I am seeking a closed-form (a form in terms of known special functions) to the sum
$$
\sum_{n=0}^\infty\frac{(1/2)_n}{n!}(H_n-H_{n-1/2}).
$$
Context:
I am searching for closed-forms to special cases of the double integral
$$
I(\alpha_1,\alpha_2,\zeta,\nu)=\nu^2\int_0^1\int_0^1
{_2F_1}\left({1+\nu,1+\nu \atop \alpha_1};\frac{(1-x)(1-y)}{(1-(1-\zeta)x)(1-(1-\zeta)y)}\right)
{_2F_1}\left({1-\nu,1-\nu \atop \alpha_2};(1-x)(1-y)\right)\left((1-(1-\zeta)x)(1-(1-\zeta)y\right)^{-\nu-1}\,\mathrm dx\mathrm dy,
$$
which converges for $\alpha_1+\alpha_2>2$, $-\alpha_2<2\nu<\alpha_1$. Also, we require $\zeta\geq 0$, $\alpha_1,\alpha_2>0$, and $\nu\in\Bbb R$. This double integral represents the second moment of a continuous random variable I've been studying.

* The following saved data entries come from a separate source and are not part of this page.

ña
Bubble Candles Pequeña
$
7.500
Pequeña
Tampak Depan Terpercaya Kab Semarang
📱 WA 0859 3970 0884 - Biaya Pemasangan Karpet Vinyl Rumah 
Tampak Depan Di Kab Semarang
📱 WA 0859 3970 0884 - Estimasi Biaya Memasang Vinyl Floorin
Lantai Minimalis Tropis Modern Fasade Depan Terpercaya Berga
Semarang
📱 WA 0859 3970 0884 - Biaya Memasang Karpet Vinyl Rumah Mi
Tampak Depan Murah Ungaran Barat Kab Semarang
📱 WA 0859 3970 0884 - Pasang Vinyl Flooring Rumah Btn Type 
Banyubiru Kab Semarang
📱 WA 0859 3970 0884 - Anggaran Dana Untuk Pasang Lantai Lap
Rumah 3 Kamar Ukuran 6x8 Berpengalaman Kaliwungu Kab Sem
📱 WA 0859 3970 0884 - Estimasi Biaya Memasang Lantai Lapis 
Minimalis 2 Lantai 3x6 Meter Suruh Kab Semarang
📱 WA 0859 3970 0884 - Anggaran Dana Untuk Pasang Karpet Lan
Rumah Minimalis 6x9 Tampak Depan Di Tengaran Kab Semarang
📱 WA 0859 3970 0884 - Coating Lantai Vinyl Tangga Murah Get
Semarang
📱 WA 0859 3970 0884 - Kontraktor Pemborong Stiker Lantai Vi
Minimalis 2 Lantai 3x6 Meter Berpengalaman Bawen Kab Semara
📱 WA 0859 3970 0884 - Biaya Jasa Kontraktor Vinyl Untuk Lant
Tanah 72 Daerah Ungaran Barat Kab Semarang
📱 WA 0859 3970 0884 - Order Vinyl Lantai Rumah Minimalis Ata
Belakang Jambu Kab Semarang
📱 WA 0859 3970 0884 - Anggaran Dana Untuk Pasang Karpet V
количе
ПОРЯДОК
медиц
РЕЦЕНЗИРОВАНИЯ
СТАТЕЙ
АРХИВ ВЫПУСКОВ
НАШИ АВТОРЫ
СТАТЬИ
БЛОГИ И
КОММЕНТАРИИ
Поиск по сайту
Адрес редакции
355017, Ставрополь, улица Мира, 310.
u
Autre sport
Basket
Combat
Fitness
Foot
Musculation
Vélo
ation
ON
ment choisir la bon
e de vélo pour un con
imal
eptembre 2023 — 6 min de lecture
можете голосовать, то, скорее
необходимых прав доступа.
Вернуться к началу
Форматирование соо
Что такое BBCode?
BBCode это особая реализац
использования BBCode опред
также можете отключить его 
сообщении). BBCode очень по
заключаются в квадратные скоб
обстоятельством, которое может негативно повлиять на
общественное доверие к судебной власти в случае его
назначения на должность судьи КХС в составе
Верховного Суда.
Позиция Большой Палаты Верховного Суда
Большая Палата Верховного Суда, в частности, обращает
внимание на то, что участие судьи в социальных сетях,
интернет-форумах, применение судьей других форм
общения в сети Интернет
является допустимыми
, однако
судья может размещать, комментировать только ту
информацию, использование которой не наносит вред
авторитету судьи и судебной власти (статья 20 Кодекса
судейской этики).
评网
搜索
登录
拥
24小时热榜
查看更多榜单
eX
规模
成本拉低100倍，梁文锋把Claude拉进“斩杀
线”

Substituting $\alpha_1=1$, $\alpha_2=3/2$, $\zeta=1$, and $\nu=-1/2$, I was able to reduce this double integral to
$$
I(1,3/2,1,-1/2)=\frac{1}{2}\sum_{n=0}^\infty\frac{(1/2)_n}{n!}(H_n-H_{n-1/2}),
$$
where $H_z$ is the Harmonic number. I can provide details to this calculation if desired. But how to proceed? The difference of the harmonic numbers can be reduce to the form $H_n-H_{n-1/2}=a_n+\log 4$, which may be helpful.
Best Answer
From the integral representation \begin{equation} H_p=\int_0^1\frac{1-t^p}{1-t}\,dt \end{equation} we have \begin{align} H_n-H_{n-1/2}&=\int_0^1\frac{t^{n-1/2}-t^n}{1-t}\,dt\\ &=\int_0^1\frac{t^{n-1/2}(1-\sqrt{t})}{1-t}\,dt\\ &=2\int_0^1\frac{u^{2n}}{1+u}\,du \end{align} The proposed series can be written as \begin{align} S&=\sum_{n=0}^\infty\frac{(1/2)_n}{n!}(H_n-H_{n-1/2})\\ &=2\sum_{n=0}^\infty\frac{(1/2)_n}{n!}\int_0^1\frac{u^{2n}}{1+u}\,du \end{align} by swapping integration and summation \begin{align} S&=2\int_0^1\frac{du}{1+u}\sum_{n=0}^\infty\frac{(1/2)_n}{n!}u^{2n}\\ &=2\int_0^1\frac{du}{(1+u)\sqrt{1-u^2}}\\ &=\int_0^1v^{-1/2}\,dv\\ &=2 \end{align} (the last integral was obtained by changing $u=(1-v)/(1+v)$).